──────── Material shown

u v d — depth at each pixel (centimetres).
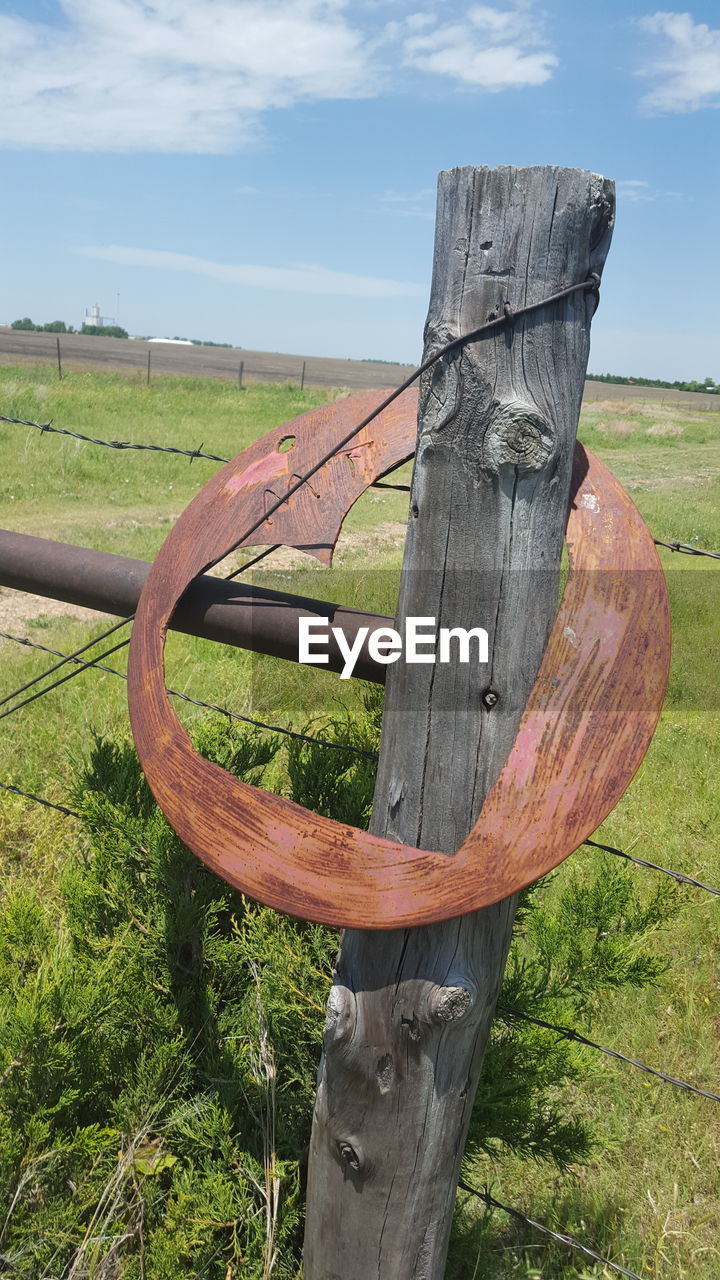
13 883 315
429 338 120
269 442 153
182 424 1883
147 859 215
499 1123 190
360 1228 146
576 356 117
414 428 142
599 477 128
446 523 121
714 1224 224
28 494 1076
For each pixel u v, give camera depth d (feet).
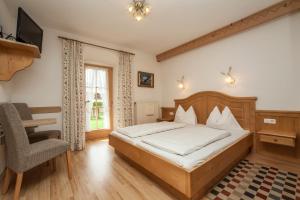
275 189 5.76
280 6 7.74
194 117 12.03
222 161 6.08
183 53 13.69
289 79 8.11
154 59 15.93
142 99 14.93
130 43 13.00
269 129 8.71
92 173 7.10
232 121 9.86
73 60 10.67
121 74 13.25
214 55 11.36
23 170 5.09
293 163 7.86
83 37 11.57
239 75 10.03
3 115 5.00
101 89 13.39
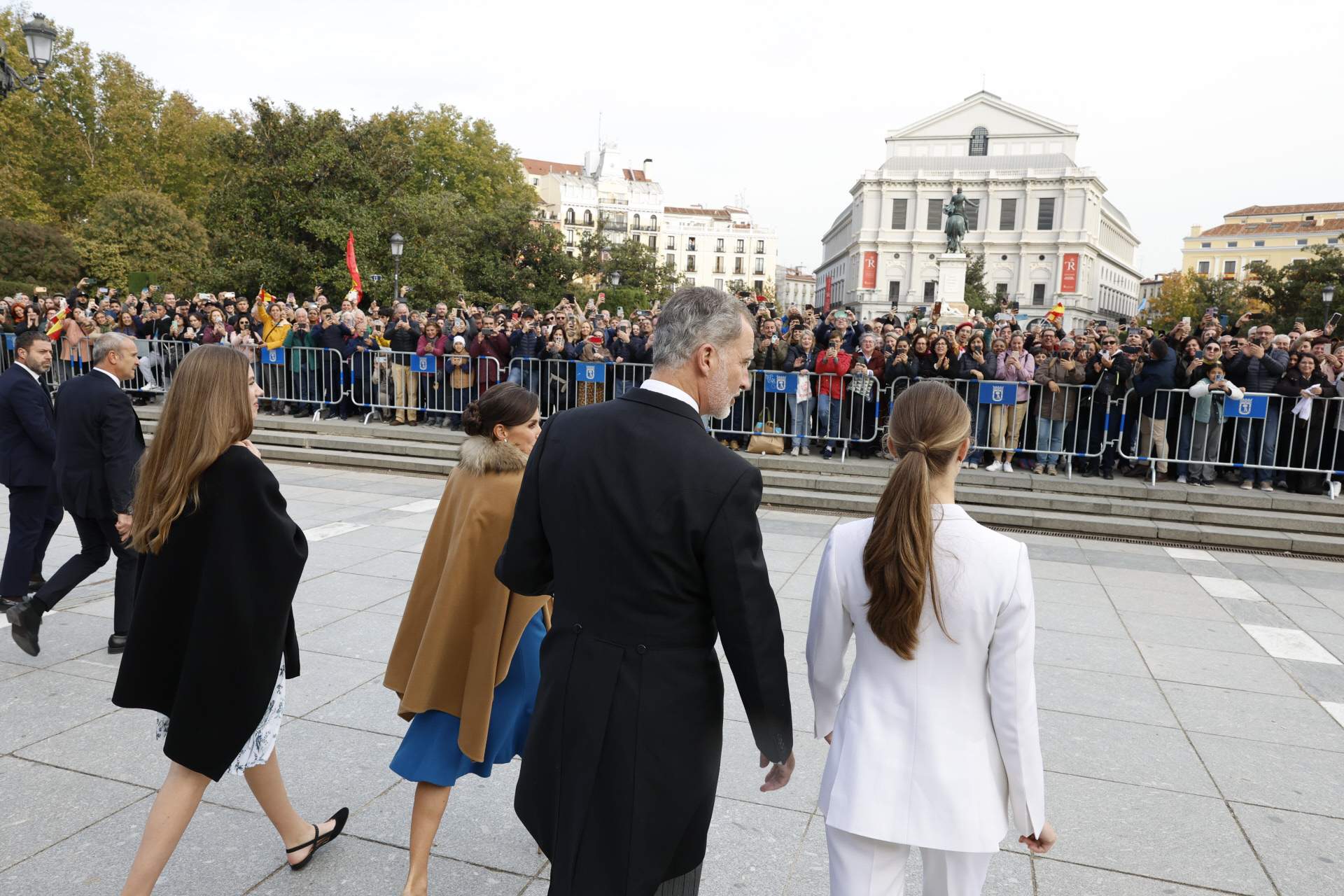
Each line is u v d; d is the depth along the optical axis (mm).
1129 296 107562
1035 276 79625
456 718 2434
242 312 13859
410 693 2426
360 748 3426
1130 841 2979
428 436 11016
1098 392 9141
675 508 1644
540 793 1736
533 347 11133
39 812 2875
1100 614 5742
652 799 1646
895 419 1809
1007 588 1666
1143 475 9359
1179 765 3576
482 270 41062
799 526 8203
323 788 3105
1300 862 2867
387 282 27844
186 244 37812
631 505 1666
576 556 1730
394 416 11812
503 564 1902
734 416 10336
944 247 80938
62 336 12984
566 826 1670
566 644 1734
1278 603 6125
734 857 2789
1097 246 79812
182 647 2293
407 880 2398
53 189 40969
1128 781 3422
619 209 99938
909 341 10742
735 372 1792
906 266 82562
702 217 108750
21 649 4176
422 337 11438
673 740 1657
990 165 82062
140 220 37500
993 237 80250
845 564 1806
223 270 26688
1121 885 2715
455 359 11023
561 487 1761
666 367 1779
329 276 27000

────────────────

§ **Exercise directions**
The records above should be output exactly, but without any of their pictures.

§ **The completed task**
u v d — depth at each pixel (centimetres).
13 883 315
429 338 120
269 442 153
182 424 1883
147 859 215
499 1123 190
360 1228 146
576 356 117
414 428 142
599 477 128
446 523 121
714 1224 224
28 494 1076
For each pixel u v, give camera depth d (feet).
275 189 5.76
280 6 7.74
194 117 12.03
222 161 6.08
183 53 13.69
289 79 8.11
154 59 15.93
142 99 14.93
130 43 13.00
269 129 8.71
92 173 7.10
232 121 9.86
73 60 10.67
121 74 13.25
214 55 11.36
23 170 5.09
293 163 7.86
83 37 11.57
239 75 10.03
3 115 5.00
101 89 13.39
Each line is u v d; d is the depth along the optical axis (mm).
1129 296 107562
1035 276 79625
456 718 2434
242 312 13859
410 693 2426
360 748 3426
1130 841 2979
428 436 11016
1098 392 9141
675 508 1644
540 793 1736
533 347 11133
39 812 2875
1100 614 5742
652 799 1646
895 419 1809
1007 588 1666
1143 475 9359
1179 765 3576
482 270 41062
799 526 8203
323 788 3105
1300 862 2867
387 282 27844
186 244 37812
631 505 1666
576 556 1730
394 416 11812
503 564 1902
734 416 10336
944 247 80938
62 336 12984
566 826 1670
566 644 1734
1278 603 6125
734 857 2789
1097 246 79812
182 647 2293
407 880 2398
53 189 40969
1128 781 3422
619 209 99938
909 341 10742
735 372 1792
906 266 82562
702 217 108750
21 649 4176
422 337 11438
673 740 1657
990 165 82062
140 220 37500
993 237 80250
845 564 1806
223 270 26688
1121 885 2715
455 359 11023
561 487 1761
666 367 1779
329 276 27000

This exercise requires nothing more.